Sam gaped at her. She got up and backed away from him.
"D-do you think," she chattered despairingly, "that I—that I'm g-going to talk to you when s-somebody else—listens to every w-word I say and—knows everything I do? D-do you think I'm going to m-marry you?"
Then she ran away, weeping noisily, and slammed the door on Sam. Her father came out presently, looking patient, and asked Sam to go home so Rosie could finish crying and he could read his newspaper in peace.
On the way back to his own house, Sam meditated darkly. By the time he got there, he was furious. The him in the week after next could have warned him about this!
He rang and rang and rang, on the cut-off line with his gadget hooked in to call July the twelfth. But there was no answer.

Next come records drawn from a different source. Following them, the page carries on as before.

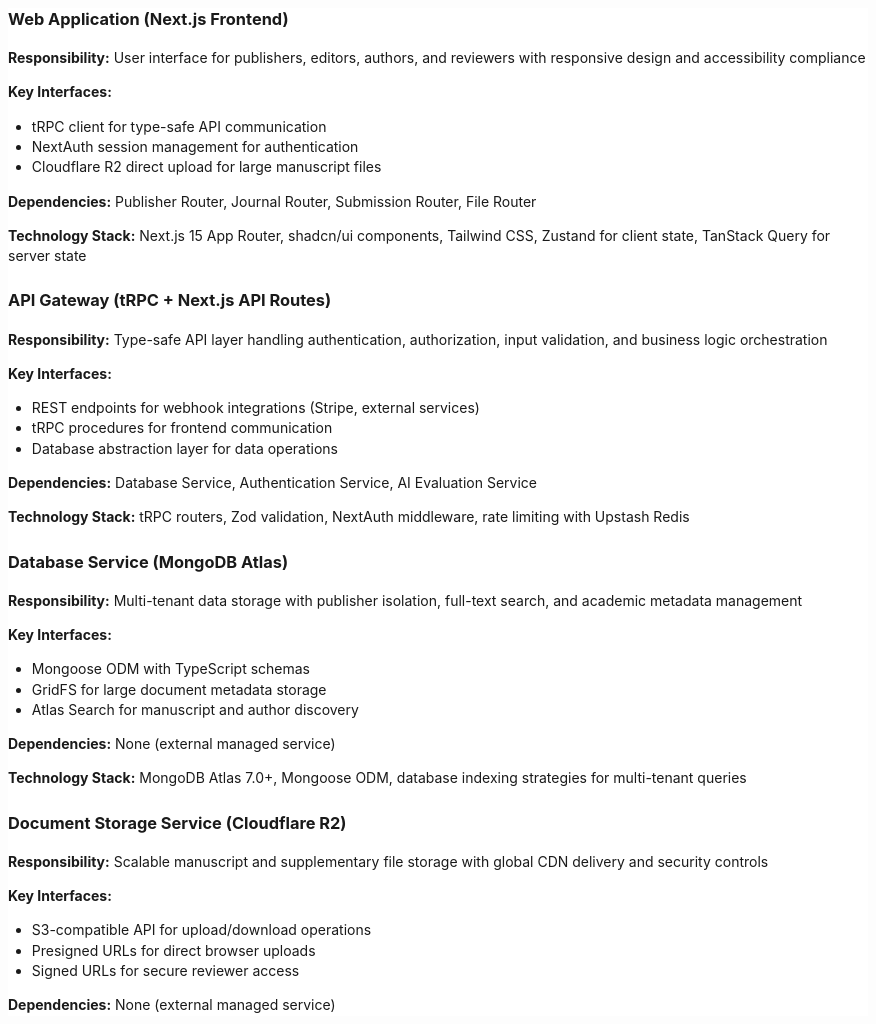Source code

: ### Web Application (Next.js Frontend)

**Responsibility:** User interface for publishers, editors, authors, and reviewers with responsive design and accessibility compliance

**Key Interfaces:**
- tRPC client for type-safe API communication
- NextAuth session management for authentication
- Cloudflare R2 direct upload for large manuscript files

**Dependencies:** Publisher Router, Journal Router, Submission Router, File Router

**Technology Stack:** Next.js 15 App Router, shadcn/ui components, Tailwind CSS, Zustand for client state, TanStack Query for server state

### API Gateway (tRPC + Next.js API Routes)

**Responsibility:** Type-safe API layer handling authentication, authorization, input validation, and business logic orchestration

**Key Interfaces:**
- REST endpoints for webhook integrations (Stripe, external services)
- tRPC procedures for frontend communication
- Database abstraction layer for data operations

**Dependencies:** Database Service, Authentication Service, AI Evaluation Service

**Technology Stack:** tRPC routers, Zod validation, NextAuth middleware, rate limiting with Upstash Redis

### Database Service (MongoDB Atlas)

**Responsibility:** Multi-tenant data storage with publisher isolation, full-text search, and academic metadata management

**Key Interfaces:**
- Mongoose ODM with TypeScript schemas
- GridFS for large document metadata storage
- Atlas Search for manuscript and author discovery

**Dependencies:** None (external managed service)

**Technology Stack:** MongoDB Atlas 7.0+, Mongoose ODM, database indexing strategies for multi-tenant queries

### Document Storage Service (Cloudflare R2)

**Responsibility:** Scalable manuscript and supplementary file storage with global CDN delivery and security controls

**Key Interfaces:**
- S3-compatible API for upload/download operations
- Presigned URLs for direct browser uploads
- Signed URLs for secure reviewer access

**Dependencies:** None (external managed service)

When morning came, he rang again, but the phone was still dead. He loaded his tool-kit in the truck and went off to work, feeling about as low as a man could feel.
He felt lower when he reported at the office and somebody told him excitedly that Joe Hunt and the Widow Backus had eloped to North Carolina to get married. Nobody would have tried to stop them if they had prosaically gotten married at home, but they had eloped to make it more romantic.
It wasn't romantic to Sam. It was devastating proof that there was another him ten days off, knowing everything he knew and more besides, and very likely laughing his head off at the fix Sam was in. Because, obviously, Rosie would be still more convinced when she heard this news. She'd know Sam wasn't crazy or the victim of a practical joke. He had told the truth.
It wasn't the first time a man got in trouble with a woman by telling her the truth, but it was new to Sam and it hurt.